The CSW58 began on Monday, March 10 and continues through next Friday, March 21. CSW gives women from every country in the world a voice, with presentations given throughout the two weeks on everything from female artists and journalists to the need for advancement in female mental health, technological advancement for young girls in third world countries, and thoughts on women’s reproductive health and education.
A parallel event of the CSW, organized by Women’s Caucus for Art and held at the Church Center across the street from the main United Nations building (777 UN Plaza), this presentation was titled “Women Artists/Activists and the MDGs: Art, Video, Work in the Field, and Conversation MDGs.” In the presentation, three incredible women of varying backgrounds provided highlights of their experiences in both the United States and in developing countries and told how they were helping to create a change in women there through art. The talk, as most CSW events are, was also connected to conversation on the MDGs, or the eight Millennium Development Goals developed by the United Nations to hopefully be completed by 2015 – these goals include halting the spread of HIV/AIDS, improving maternal health, reducing child mortality, and eradicating extreme poverty throughout the world.
Anne Kantor Kellet, who is an artist and owns a gallery in Wilmington, Vermont, spoke briefly about the works she has created – all an emotional response to surviving horrific human atrocities. Her painting work in the United States focuses on her responses to the Holocaust (her parents and other family were Holocaust survivors), and her photography work follows her response to the Rwandan genocide (survivors of which she met in person on multiple missions to the country). Kantor Kellet’s collection of Holocaust paintings are titled “Surviving Surviving” – telling stories of survivors – and this seems to be a theme throughout her entire work. She is certainly an inspiration in telling the stories of other women around the world.
Mary Oestereicher Hamill, Ph.D., spoke about her attempts to engage women in their own art-making, providing video and still cameras to poverty- and trauma-stricken women around the world. Her work started in Boston, where she provided the same outlet for homeless individuals, who then got to see their work put on display in exhibition. She has been to China and Vietnam on medical missions, where she continued her photography work with the less advantaged, hosting art festivals there and post-trip exhibitions in the States. Her most recent work has been through service in Cambodia, where she met with elderly widows stricken by trauma from the Khmer Rouge genocide – by engaging the widows in fabric printmaking, she has helped them to find an outlet for their grief. An exhibition in the United States is planned from her work in Cambodia.
The final speaker, Allison Milewski, is the founder of PhotoForward, an organization dedicated to providing an outlet for those in under-served nations to tell their stories through art. Her work takes her not only around the United States, but to Laos and Cambodia as well. Currently working on obtaining a certificate in Creative Arts Therapy from The New School, Milewski has over a decade of experience in the arts and international program development. Her organization helps to create sustainable programs around the world, teaching both young and old learners new technologies, including computer skills and photography and digital art-making, all in partnership with local organizations.

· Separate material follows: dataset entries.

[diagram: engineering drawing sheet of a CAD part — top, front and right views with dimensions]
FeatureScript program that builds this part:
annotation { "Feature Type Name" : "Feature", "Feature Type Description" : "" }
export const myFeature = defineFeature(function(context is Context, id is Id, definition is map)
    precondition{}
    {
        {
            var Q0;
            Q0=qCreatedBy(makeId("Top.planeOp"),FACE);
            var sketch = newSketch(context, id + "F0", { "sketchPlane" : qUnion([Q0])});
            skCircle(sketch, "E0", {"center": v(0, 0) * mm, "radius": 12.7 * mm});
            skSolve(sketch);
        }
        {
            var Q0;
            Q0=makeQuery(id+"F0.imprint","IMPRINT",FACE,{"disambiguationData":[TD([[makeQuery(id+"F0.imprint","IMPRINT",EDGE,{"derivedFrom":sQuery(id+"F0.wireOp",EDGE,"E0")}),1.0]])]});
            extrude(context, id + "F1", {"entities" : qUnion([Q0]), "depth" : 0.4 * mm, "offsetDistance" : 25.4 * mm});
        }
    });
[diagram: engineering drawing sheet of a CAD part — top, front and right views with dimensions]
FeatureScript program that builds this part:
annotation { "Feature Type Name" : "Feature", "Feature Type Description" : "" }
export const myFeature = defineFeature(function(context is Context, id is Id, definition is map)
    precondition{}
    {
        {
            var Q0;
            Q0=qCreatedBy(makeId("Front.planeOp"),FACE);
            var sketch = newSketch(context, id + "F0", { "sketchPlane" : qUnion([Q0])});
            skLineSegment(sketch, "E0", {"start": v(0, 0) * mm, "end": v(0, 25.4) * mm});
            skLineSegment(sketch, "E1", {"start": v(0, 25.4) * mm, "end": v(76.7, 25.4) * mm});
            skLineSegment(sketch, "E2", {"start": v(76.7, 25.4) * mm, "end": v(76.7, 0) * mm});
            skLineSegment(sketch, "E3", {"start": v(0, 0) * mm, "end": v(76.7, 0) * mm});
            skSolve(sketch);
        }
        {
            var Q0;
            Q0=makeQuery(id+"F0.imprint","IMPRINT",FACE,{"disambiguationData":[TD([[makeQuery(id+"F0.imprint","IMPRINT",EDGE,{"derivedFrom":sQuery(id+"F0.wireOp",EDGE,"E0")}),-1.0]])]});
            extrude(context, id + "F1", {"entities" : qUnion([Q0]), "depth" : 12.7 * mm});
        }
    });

Each of these women excels in educating women and the less-advantaged on the power they have within themselves, and the ability they have to tell and share their stories through art. They in turn assist in that story-telling, bringing those inspirational tales back to the United States where more voices can be heard. Every one of us is affected by something in our lives, some more so than others – art is just one outlet we have to express ourselves. It is through the innovation and education of these three women that at least some women’s lives are made better through greater access to art. So it’s true – art really can change the world.